Aquel día el almirante Sir Charles Knowles, cuando aún no había amanecido, se incorporó de su lecho en la posada donde se alojaba. Y es que el deber lo llamaba. Tras un ligero desayuno, partió hacia las afueras de San Cristóbal de La Habana. Aproximadamente una legua a barlovento del Castillo del Morro, hace el primer gran hallazgo: “Hay aquí una pequeña ensenada llamada Cojímar. En ella el anclaje es bueno. En todo el litoral no existe un sitio con mejor propósito para fondear una escuadra de transportes”, anota.
Merodeando entre los breñales, llega a un nuevo y útil descubrimiento: “Un sendero conduce directamente al Castillo de “El Morro”, y otro lleva a lo alto de unas canteras llamadas de “Las Cabañas”. Estas colinas dominan ciertamente al Morro, a la ciudad, y verdaderamente al puerto todo. Por lo cual es de recomendar que se tome esa posición tan pronto sea posible, pues no existe otro sitio desde el cual la plaza pueda ser atacada con semejantes ventajas”.
Entonces se dirige a las inmediaciones de “El Morro” y observa que “los navíos pueden anclar a proximidad de cien yardas, y, así expuestas las baterías, ningún hombre puede mantenerse en ellas. Es muy probable que los cañones sean rápidamente desmontados, y sus cureñas destrozadas”.

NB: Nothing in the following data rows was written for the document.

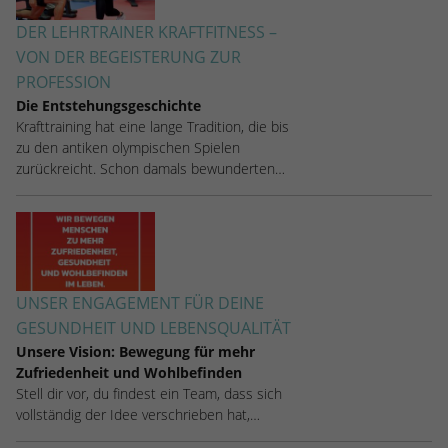
DER LEHRTRAINER KRAFTFITNESS –
VON DER BEGEISTERUNG ZUR
PROFESSION
Die Entstehungsgeschichte
Krafttraining hat eine lange Tradition, die bis
zu den antiken olympischen Spielen
zurückreicht. Schon damals bewunderten…
UNSER ENGAGEMENT FÜR DEINE
GESUNDHEIT UND LEBENSQUALITÄT
Unsere Vision: Bewegung für mehr
Zufriedenheit und Wohlbefinden
Stell dir vor, du findest ein Team, dass sich
vollständig der Idee verschrieben hat,…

Ya elaborada la minuta de su prolijo informe, sólo resta la entrevista que el gobernador le ha prometido al hijo de “la pérfida Albión”. Y al fin lo recibe el mal aposentado Francisco Cagigal de la Vega. (Sí, mal aposentado porque aún no existía el grandioso Palacio de los Capitanes Generales).
Cagigal dedicó buena parte de la entrevista a ponderar las virtudes de su señor, Fernando VI, “que Dios por muchos años guarde”. En realidad, podía haberse ahorrado tantas adulonas mentiras, pues todo el mundo estaba al tanto de que el monarca era un tarado y moriría demente.
El gobernador puso por los cielos la capacidad defensiva de la plaza. Pero…¿venirle con cuentecitos de camino al almirante Knowles, que en lo tocante a trajines militares se las sabía todas? El inglés sonrió, y sin inmutarse le dio toda la razón al mandante colonial, diciéndose para sus adentros que le fueran a otro con semejantes embustes.
Pasaron doce años tras la visita del almirante británico trocado en predecesor del agente 0-0-7, quien no vino con licencia para matar, sino para enterarse hasta de dónde el jején puso el diminuto huevo.
El 7 de junio de 1762, las tropas inglesas desembarcan (¿por azar?) en la playa de Cojímar. Tomaron (¡qué casualidad!) un sendero que los llevó a “El Morro”, y otro que les dio posesión de las entonces desguarnecidas alturas de “La Cabaña”, donde, con impasibilidad de tirador al blanco, su artillería acribilló la ciudad.
Al cabo de dos meses, y más de veinte mil bombas, tras sufrir la ineptitud y la cobardía del gobernador Prado Portocarrero, los vecinos fueron desarmados a la fuerza, y la plaza capituló.
A no dudar, el agente Sir Charles Knowles había ejecutado un trabajito de mano maestra. De seguro, en su lejano retiro londinense, estaría frotándose las manos y diciéndose gozoso: Mission accomplished!
Y, de cierto, cabalmente había cumplido el hijo de Albión su encomienda.
Interesante. Me recordó “Nuestro Hombre en La Habana!, de G. Greene.